Maxima war zwar enttäuscht, aber erstaunt über die Freundlichkeit des Mannes und hoffte, dass es sich nicht um einen Bullen gehandelt hatte. Sonst würden ihre ‚Geschäftsideen‘ eher im Sande oder in einer Zelle verlaufen als ihr es lieb sein konnte.
Da sie offenbar wahrgenommen wurde, verschob sie ihren Heimgang noch eine weitere halbe Stunde. Doch weiter ereignete sich nichts mehr. Es hielt kein weiteres Auto mit einem potentiellen Kunden an.
Zu Hause erzählte Maxima die Erlebnisse ihres Erkundungsausfluges in allen Einzelheiten. Sie kamen zum Schluss, dass es wohl doch etwas schwieriger sein werde, in einer Schwulenhochburg als weibliche Liebesdienerinnen Fuss zu fassen und sich zu etablieren.
Einige Tage später besprachen sich die drei Frauen wieder bezüglich ihres Vorhabens. Sie kamen überein, dass sie es wagen wollten.
Als erstes aber mussten sie mit ihren jetzigen ‚Arbeitgeber‘ zurechtkommen.
In ihren Etablissements konnten nur Maxima und Natascha die Angelegenheit regeln. Sie gaben Susi nicht Preis, auf welche Weise diese Regelung stattgefunden hatte. Es war allen klar, einfach so aus einem solch speziellen Vertrag wie sie in der Szene vorhanden sind, kommt man normalerweise nicht raus. Schliesslich handelt es sich nicht um normale schriftliche Verträge, die an gesetzliche Vorschriften gebunden sind und die man einklagen kann, wenn sie nicht eingehalten würden. Normalerweise müssen sich die Damen bei ihren Zuhältern freikaufen, wenn sie den einseitigen Vertrag künden wollen.
Susi hatte nicht so viel Glück mit ihrem ‚Arbeitgeber‘. Wohl bekam sie die Bewilligung, sich an der neuen Geschäftsidee zu beteiligen.
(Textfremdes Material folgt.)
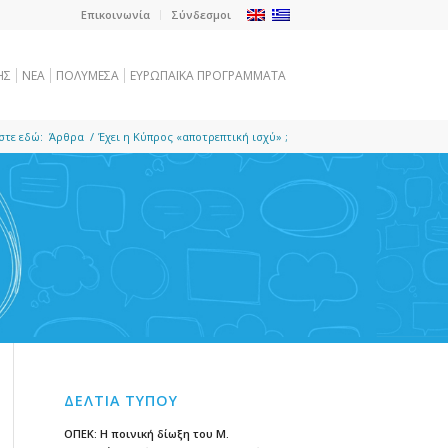
Επικοινωνία
Σύνδεσμοι
ΗΣ
NEA
ΠΟΛΥΜΕΣΑ
ΕΥΡΩΠΑΪΚΑ ΠΡΟΓΡΑΜΜΑΤΑ
στε εδώ:
Άρθρα
/
Έχει η Κύπρος «αποτρεπτική ισχύ» ;
ΔΕΛΤΙΑ ΤΥΠΟΥ
ΟΠΕΚ: Η ποινική δίωξη του Μ.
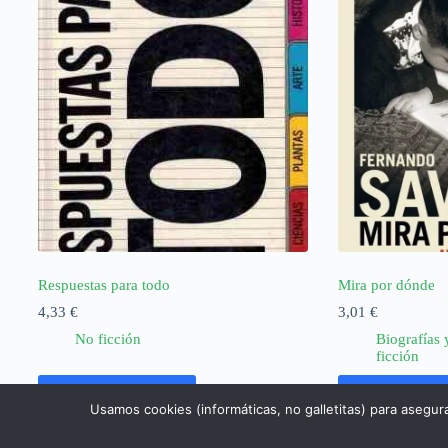
Respuestas para todo
Mira por dónde
4,33
€
3,01
€
No ficción
Biografías 
ficción
Añadir al carrito
Añadir al ca
Usamos cookies (informáticas, no galletitas) para asegur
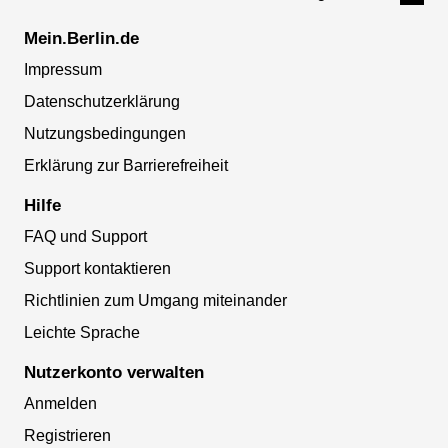
Mein.Berlin.de
Impressum
Datenschutzerklärung
Nutzungsbedingungen
Erklärung zur Barrierefreiheit
Hilfe
FAQ und Support
Support kontaktieren
Richtlinien zum Umgang miteinander
Leichte Sprache
Nutzerkonto verwalten
Anmelden
Registrieren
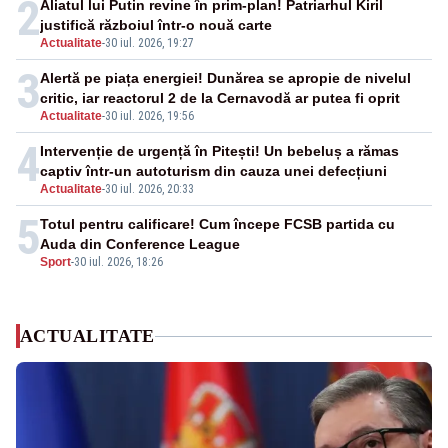
2
Aliatul lui Putin revine în prim-plan! Patriarhul Kiril
justifică războiul într-o nouă carte
Actualitate
-
30 iul. 2026, 19:27
3
Alertă pe piața energiei! Dunărea se apropie de nivelul
critic, iar reactorul 2 de la Cernavodă ar putea fi oprit
Actualitate
-
30 iul. 2026, 19:56
4
Intervenție de urgență în Pitești! Un bebeluș a rămas
captiv într-un autoturism din cauza unei defecțiuni
Actualitate
-
30 iul. 2026, 20:33
5
Totul pentru calificare! Cum începe FCSB partida cu
Auda din Conference League
Sport
-
30 iul. 2026, 18:26
ACTUALITATE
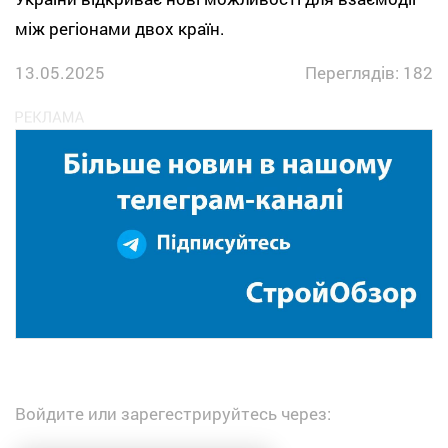
між регіонами двох країн.
13.05.2025
Переглядів: 182
Войдите или зарегестрируйтесь через:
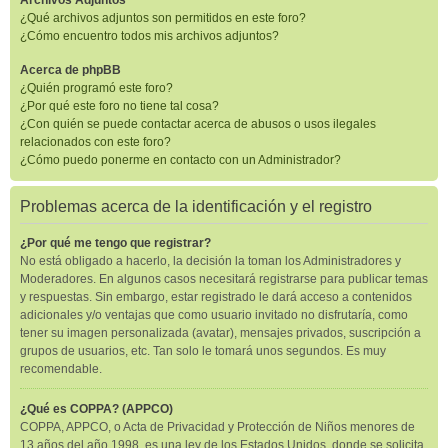
Archivos Adjuntos
¿Qué archivos adjuntos son permitidos en este foro?
¿Cómo encuentro todos mis archivos adjuntos?
Acerca de phpBB
¿Quién programó este foro?
¿Por qué este foro no tiene tal cosa?
¿Con quién se puede contactar acerca de abusos o usos ilegales
relacionados con este foro?
¿Cómo puedo ponerme en contacto con un Administrador?
Problemas acerca de la identificación y el registro
¿Por qué me tengo que registrar?
No está obligado a hacerlo, la decisión la toman los Administradores y
Moderadores. En algunos casos necesitará registrarse para publicar temas
y respuestas. Sin embargo, estar registrado le dará acceso a contenidos
adicionales y/o ventajas que como usuario invitado no disfrutaría, como
tener su imagen personalizada (avatar), mensajes privados, suscripción a
grupos de usuarios, etc. Tan solo le tomará unos segundos. Es muy
recomendable.
¿Qué es COPPA? (APPCO)
COPPA, APPCO, o Acta de Privacidad y Protección de Niños menores de
13 años del año 1998, es una ley de los Estados Unidos, donde se solicita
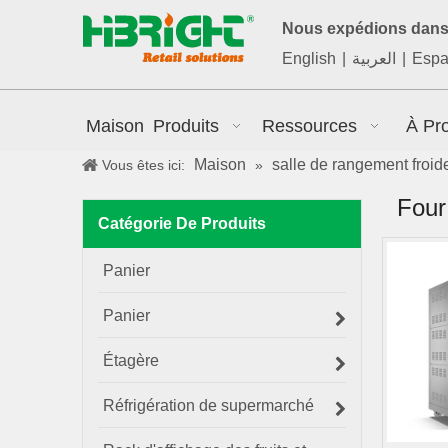
Nous expédions dans 
English
|
العربية
|
Espa
Maison
Produits
Ressources
À Pr
Maison
salle de rangement froid
Vous êtes ici:
»
Four
Catégorie De Produits
Panier
Panier
Étagère
Réfrigération de supermarché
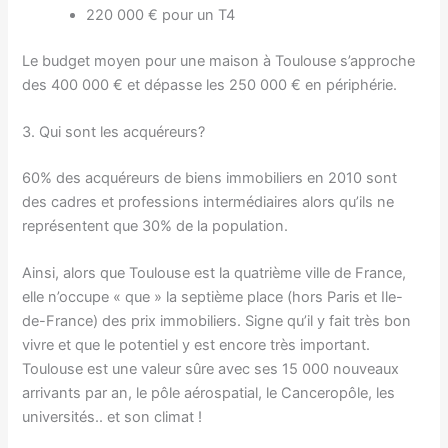
220 000 € pour un T4
Le budget moyen pour une maison à Toulouse s’approche
des 400 000 € et dépasse les 250 000 € en périphérie.
3. Qui sont les acquéreurs?
60% des acquéreurs de biens immobiliers en 2010 sont
des cadres et professions intermédiaires alors qu’ils ne
représentent que 30% de la population.
Ainsi, alors que Toulouse est la quatrième ville de France,
elle n’occupe « que » la septième place (hors Paris et Ile-
de-France) des prix immobiliers. Signe qu’il y fait très bon
vivre et que le potentiel y est encore très important.
Toulouse est une valeur sûre avec ses 15 000 nouveaux
arrivants par an, le pôle aérospatial, le Canceropôle, les
universités.. et son climat !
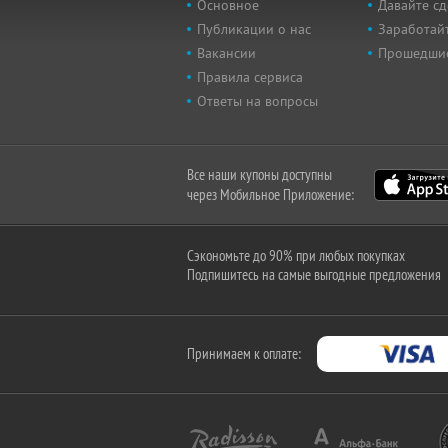
Основное
Давайте сд
Публикации о нас
Заработайт
Вакансии
Прошедши
Правила сервиса
Ответы на вопросы
Все наши купоны доступны
через Мобильное Приложение:
Сэкономьте до 90% при любых покупках
Подпишитесь на самые выгодные предложения
Принимаем к оплате:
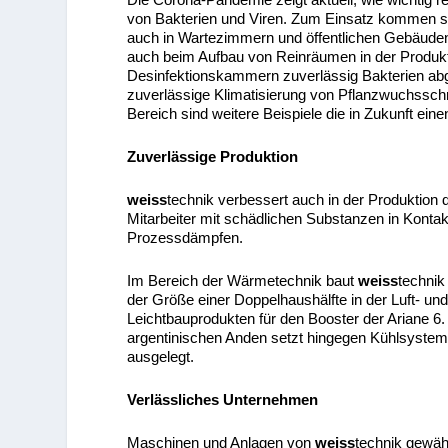
von Bakterien und Viren. Zum Einsatz kommen s
auch in Wartezimmern und öffentlichen Gebäuden
auch beim Aufbau von Reinräumen in der Produkt
Desinfektionskammern zuverlässig Bakterien abge
zuverlässige Klimatisierung von Pflanzwuchssc
Bereich sind weitere Beispiele die in Zukunft e
Zuverlässige Produktion
weiss
technik verbessert auch in der Produktion 
Mitarbeiter mit schädlichen Substanzen in Kont
Prozessdämpfen.
Im Bereich der Wärmetechnik baut
weiss
technik
der Größe einer Doppelhaushälfte in der Luft- u
Leichtbauprodukten für den Booster der Ariane
argentinischen Anden setzt hingegen Kühlsyste
ausgelegt.
Verlässliches Unternehmen
Maschinen und Anlagen von
weiss
technik gewähr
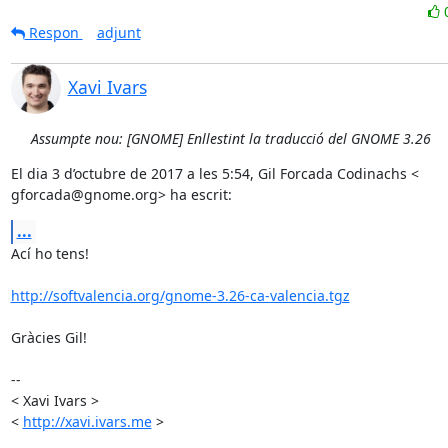
Respon
adjunt
Xavi Ivars
Assumpte nou: [GNOME] Enllestint la traducció del GNOME 3.26
El dia 3 d’octubre de 2017 a les 5:54, Gil Forcada Codinachs <

gforcada@gnome.org> ha escrit:
...
Ací ho tens!

http://softvalencia.org/gnome-3.26-ca-valencia.tgz
Gràcies Gil!

-- 

< Xavi Ivars >

< 
http://xavi.ivars.me
 >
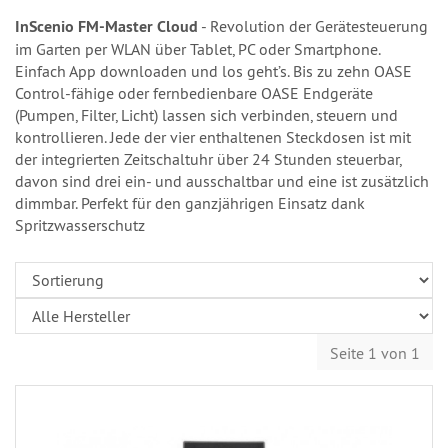
InScenio FM-Master Cloud
- Revolution der Gerätesteuerung
im Garten per WLAN über Tablet, PC oder Smartphone.
Einfach App downloaden und los geht’s. Bis zu zehn OASE
Control-fähige oder fernbedienbare OASE Endgeräte
(Pumpen, Filter, Licht) lassen sich verbinden, steuern und
kontrollieren. Jede der vier enthaltenen Steckdosen ist mit
der integrierten Zeitschaltuhr über 24 Stunden steuerbar,
davon sind drei ein- und ausschaltbar und eine ist zusätzlich
dimmbar. Perfekt für den ganzjährigen Einsatz dank
Spritzwasserschutz
Seite 1 von 1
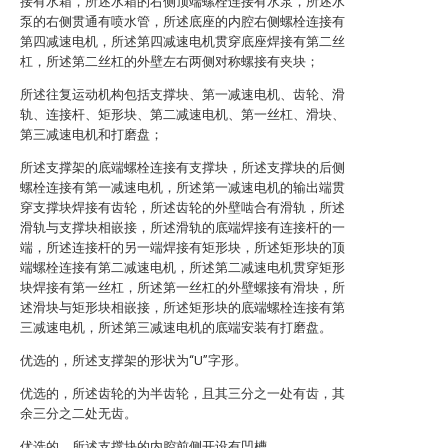
接有水箱，所述水箱的右侧顶端螺栓连接有水泵，所述水
泵的右侧贯通有喷水管，所述底座的内腔右侧螺栓连接有
第四减速电机，所述第四减速电机贯穿底座焊接有第二丝
杠，所述第二丝杠的外壁左右两侧对称螺接有夹块；
所述往复运动机构包括支撑块、第一减速电机、齿轮、滑
轨、连接杆、矩形块、第二减速电机、第一丝杠、滑块、
第三减速电机和打磨盘；
所述支撑架的底端螺栓连接有支撑块，所述支撑块的后侧
螺栓连接有第一减速电机，所述第一减速电机的输出端贯
穿支撑块焊接有齿轮，所述齿轮的外壁啮合有滑轨，所述
滑轨与支撑块相嵌接，所述滑轨的底端焊接有连接杆的一
端，所述连接杆的另一端焊接有矩形块，所述矩形块的顶
端螺栓连接有第二减速电机，所述第二减速电机贯穿矩形
块焊接有第一丝杠，所述第一丝杠的外壁螺接有滑块，所
述滑块与矩形块相嵌接，所述矩形块的底端螺栓连接有第
三减速电机，所述第三减速电机的底端安装有打磨盘。
优选的，所述支撑架的形状为“U”字形。
优选的，所述齿轮的为半齿轮，且其三分之一处有齿，其
余三分之二处无齿。
优选的，所述支撑块的内腔前侧开设有凹槽。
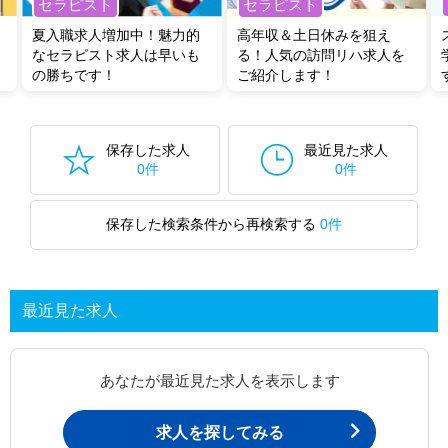
セラピスト
セラピスト
夏入職求人増加中！魅力的
高年収＆土日休みを狙え
なセラピスト求人は早いも
る！人気の訪問リハ求人を
の勝ちです！
ご紹介します！
保存した求人
最近見た求人
0件
0件
保存した検索条件から再検索する
0件
最近見た求人
あなたが最近見た求人を表示します
求人を探してみる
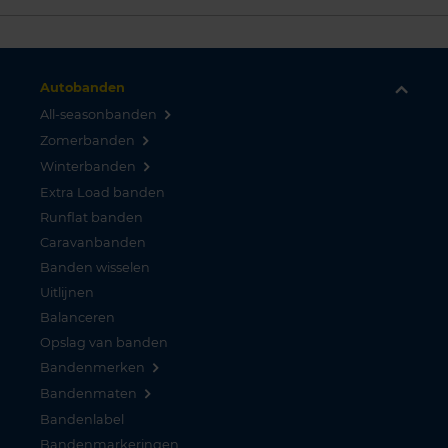
Autobanden
All-seasonbanden
Zomerbanden
Winterbanden
Extra Load banden
Runflat banden
Caravanbanden
Banden wisselen
Uitlijnen
Balanceren
Opslag van banden
Bandenmerken
Bandenmaten
Bandenlabel
Bandenmarkeringen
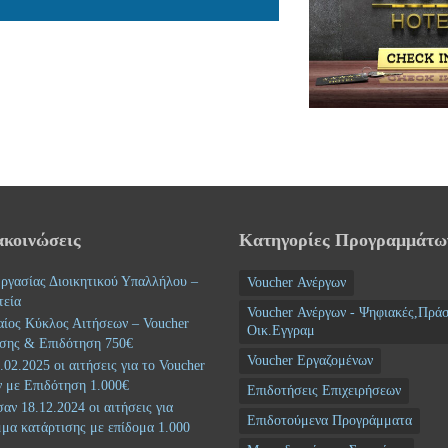
ακοινώσεις
Κατηγορίες Προγραμμάτω
ργασίας Διοικητικού Υπαλλήλου –
Voucher Ανέργων
τεία
Voucher Ανέργων - Ψηφιακές,Πράσ
αίος Κύκλος Αιτήσεων – Voucher
Οικ.Εγγραμ
σης & Επιδότηση 750€
Voucher Εργαζομένων
02.2025 οι αιτήσεις για το Voucher
 με Επιδότηση 1.000€
Επιδοτήσεις Επιχειρήσεων
αν 18.12.2024 οι αιτήσεις για
Επιδοτούμενα Προγράμματα
μα κατάρτισης με επίδομα 1.000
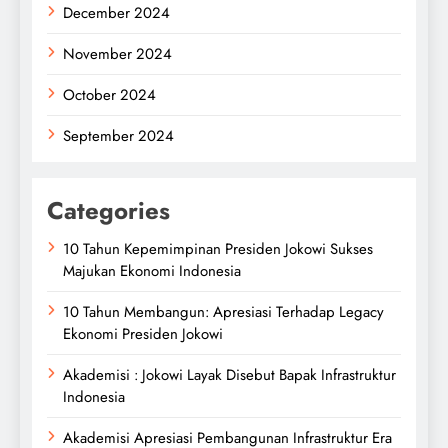
December 2024
November 2024
October 2024
September 2024
Categories
10 Tahun Kepemimpinan Presiden Jokowi Sukses
Majukan Ekonomi Indonesia
10 Tahun Membangun: Apresiasi Terhadap Legacy
Ekonomi Presiden Jokowi
Akademisi : Jokowi Layak Disebut Bapak Infrastruktur
Indonesia
Akademisi Apresiasi Pembangunan Infrastruktur Era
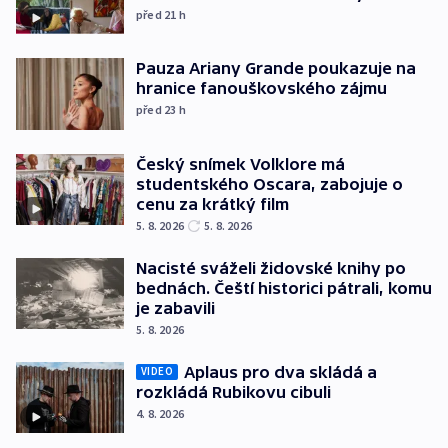
před 21
h
Pauza Ariany Grande poukazuje na
hranice fanouškovského zájmu
před 23
h
Český snímek Volklore má
studentského Oscara, zabojuje o
cenu za krátký film
5. 8. 2026
5. 8. 2026
Nacisté sváželi židovské knihy po
bednách. Čeští historici pátrali, komu
je zabavili
5. 8. 2026
Aplaus pro dva skládá a
VIDEO
rozkládá Rubikovu cibuli
4. 8. 2026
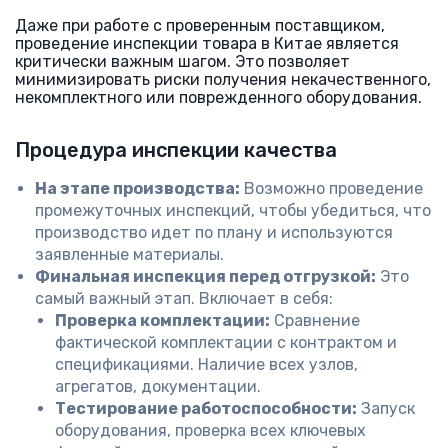
Даже при работе с проверенным поставщиком,
проведение инспекции товара в Китае является
критически важным шагом. Это позволяет
минимизировать риски получения некачественного,
некомплектного или поврежденного оборудования.
Процедура инспекции качества
На этапе производства:
Возможно проведение
промежуточных инспекций, чтобы убедиться, что
производство идет по плану и используются
заявленные материалы.
Финальная инспекция перед отгрузкой:
Это
самый важный этап. Включает в себя:
Проверка комплектации:
Сравнение
фактической комплектации с контрактом и
спецификациями. Наличие всех узлов,
агрегатов, документации.
Тестирование работоспособности:
Запуск
оборудования, проверка всех ключевых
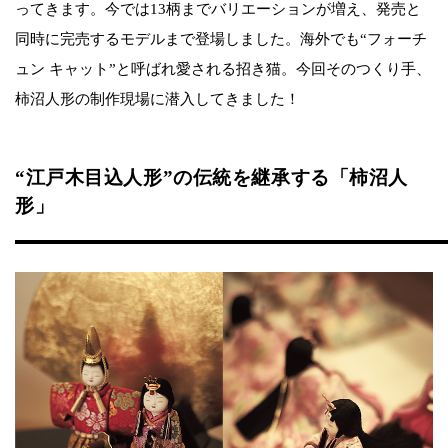
ってきます。今では13柄までバリエーションが増え、発売と
同時に完売するモデルまで登場しました。海外でも“フォーチ
ュン キャット”と呼ばれ愛される招き猫。今回そのつくり手、
柿沼人形の制作現場に潜入してきました！
“江戸木目込人形”の伝統を継承する「柿沼人
形」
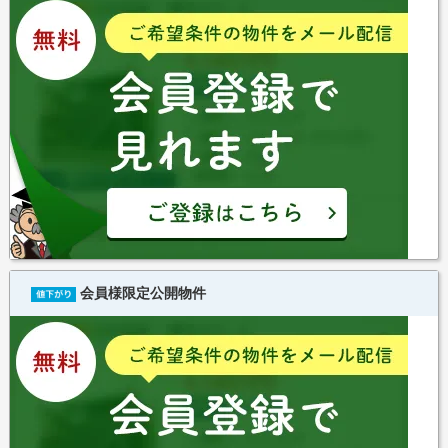
会員様限定公開物件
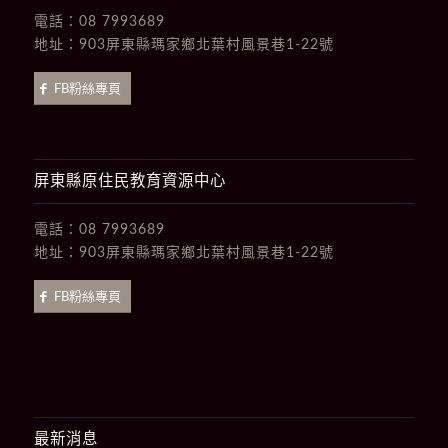
電話：
08 7993689
地址：
903屏東縣瑪家鄉北葉村風景巷1-22號
FB粉絲專頁
屏東縣原住民教育資源中心
電話：
08 7993689
地址：
903屏東縣瑪家鄉北葉村風景巷1-22號
FB粉絲專頁
最新消息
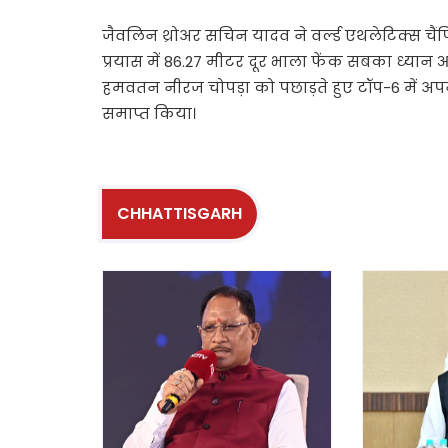
जैवलिन थ्रोअर सचिन यादव ने वर्ल्ड एथलेटिक्स चैंप
प्रयास में 86.27 मीटर दूर भाला फेंक सबका ध्यान
हमवतन नीरज चोपड़ा को पछाड़ते हुए टॉप-6 में अपना
समाप्त किया।
CHHATTISGARH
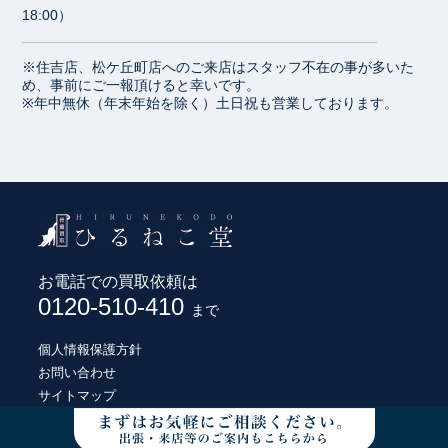
18:00）
※住吉店、松ケ丘町店へのご来店はスタッフ不在の事が多いた
め、事前にご一報頂けると幸いです。
※年中無休（年末年始を除く）土日祝も営業しております。
お電話での買取依頼は
0120-510-410
まで
個人情報保護方針
お問い合わせ
サイトマップ
© HIRUNEKODO CO., LTD.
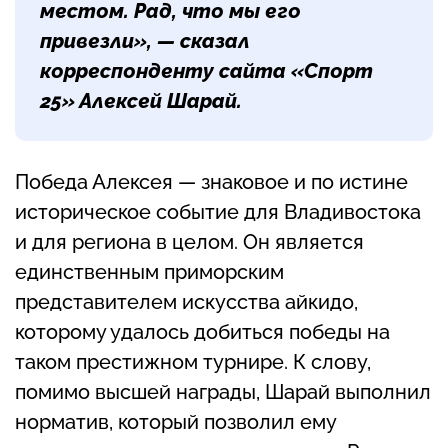
местом. Рад, что мы его
привезли», — сказал
корреспонденту сайта «Спорт
25» Алексей Шарай.
Победа Алексея — знаковое и по истине
историческое событие для Владивостока
и для региона в целом. Он является
единственным приморским
представителем искусства айкидо,
которому удалось добиться победы на
таком престижном турнире. К слову,
помимо высшей награды, Шарай выполнил
норматив, который позволил ему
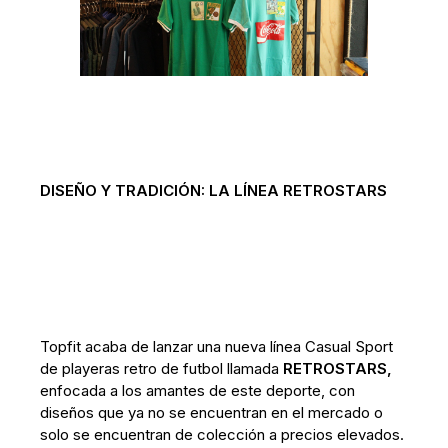
DISEÑO Y TRADICIÓN: LA LÍNEA RETROSTARS
Topfit acaba de lanzar una nueva línea Casual Sport
de playeras retro de futbol llamada
RETROSTARS,
enfocada a los amantes de este deporte, con
diseños que ya no se encuentran en el mercado o
solo se encuentran de colección a precios elevados.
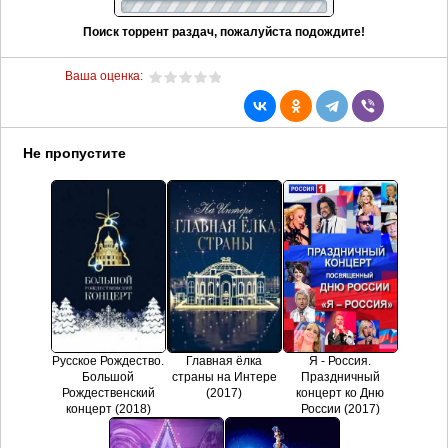
Поиск торрент раздач, пожалуйста подождите!
Ваша оценка:
Не пропустите
Русское Рождество.
Главная ёлка
Я - Россия.
Большой
страны на Интере
Праздничный
Рождественский
(2017)
концерт ко Дню
концерт (2018)
России (2017)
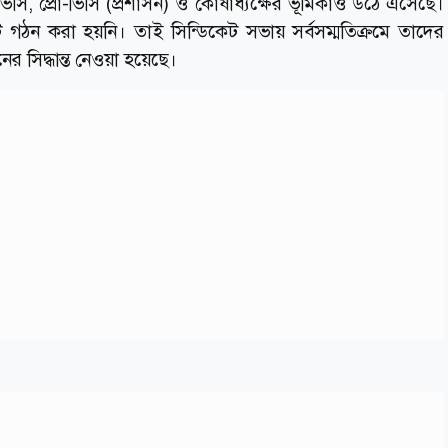
সি, প্রো-ভিসি (প্রশাসন) ও কোষাধ্যক্ষের ভূমিকাও উঠে এসেছে।
গঠন করা হয়নি। তাই সিন্ডিকেট সভায় সর্বসম্মতিক্রমে তাদের
র সিদ্ধান্ত নেওয়া হয়েছে।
Sie bekam den Befehl, auch von ihrer neuen Nebenbeschäftigung den Anteil von siebzig Prozent abzugeben. Ihr Zuhälter, Johnny Bellami, mit richtigem Namen Hans Schön, machte ihr seinen Standpunkt gleich mit einer Tracht Prügel klar. Dies ist der normale Fall, wie Johnny eine Vertragsklausel einseitig einführt. Nur schon mit einer solchen Idee zu ihm zu kommen, konnte er gar nicht fassen. Susi steckte die Prügel locker weg; sie ist sich gewohnt, dass es hart zu und her ging, wenn Johnny nicht zufrieden war. Zum Schluss der einseitigen Besprechung vergewaltigte Johnny Susi auf brutale Weise um ihr zu verdeutlichen, dass er sie als sein Eigentum betrachte und sie dies nie vergessen dürfe. Als er mit ihr fertig war und sich ins Bad zurückzog konnte sie sich glücklicherweise davon machen, bevor sie ihm sagen musste, wo sie zurzeit logierte und ihre Geschäfte machte.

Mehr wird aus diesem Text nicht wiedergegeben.